The thought galvanized Janna. The stranger was too strong and too courageous for her to permit him to die at Cascabel's cruel hands. She pushed herself to her feet and began trotting across the top of Black Plateau, whose rumpled forests, meadows, and crumbling edges she knew as well as any human being ever had. The plateau was part of the summer grazing territory of Lucifer's band.

Janna had spent five years following Lucifer's band, caring for the sick or the lame, taming those animals that hungered for human companionship or easy food, leaving free those horses that could not accept anything from man's hand, even safety. One of those horses had become Janna's only companion in the plateau's wildness, coming to her freely, staying with her willingly, carrying her on wild rides across the rugged land. It was that horse Janna hoped to find now. The band often grazed this part of the plateau in the afternoon.

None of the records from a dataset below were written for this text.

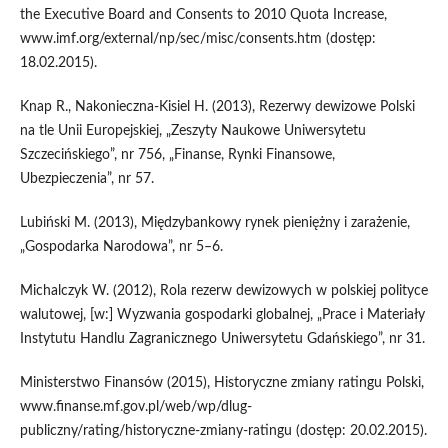
the Executive Board and Consents to 2010 Quota Increase,
www.imf.org/external/np/sec/misc/consents.htm (dostęp:
18.02.2015).
Knap R., Nakonieczna-Kisiel H. (2013), Rezerwy dewizowe Polski
na tle Unii Europejskiej, „Zeszyty Naukowe Uniwersytetu
Szczecińskiego”, nr 756, „Finanse, Rynki Finansowe,
Ubezpieczenia”, nr 57.
Lubiński M. (2013), Międzybankowy rynek pieniężny i zarażenie,
„Gospodarka Narodowa”, nr 5–6.
Michalczyk W. (2012), Rola rezerw dewizowych w polskiej polityce
walutowej, [w:] Wyzwania gospodarki globalnej, „Prace i Materiały
Instytutu Handlu Zagranicznego Uniwersytetu Gdańskiego”, nr 31.
Ministerstwo Finansów (2015), Historyczne zmiany ratingu Polski,
www.finanse.mf.gov.pl/web/wp/dlug-
publiczny/rating/historyczne-zmiany-ratingu (dostęp: 20.02.2015).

She found Lucifer and his harem grazing along one of the plateau's many green meadows, some of which ran like a winding river of grass between thick pine forests. A tiny creek trickled down the center of the sinuous meadow.

Janna lifted her hands to her mouth. Moments later a hawk's wild cry keened over the meadow. She called three times, then went to one of the small caches she had scattered across the plateau and surrounding countryside for the times when Cascabel amused himself by pursuing her. From the cache she took a canteen, a handful of rawhide thongs, a leather pouch that was full of various herbs, a blanket and a small leather drawstring bag that contained some of the gold that Mad Jack insisted was her father's share of his gold mine. As her father had been dead for five years, Mad Jack simply paid her instead.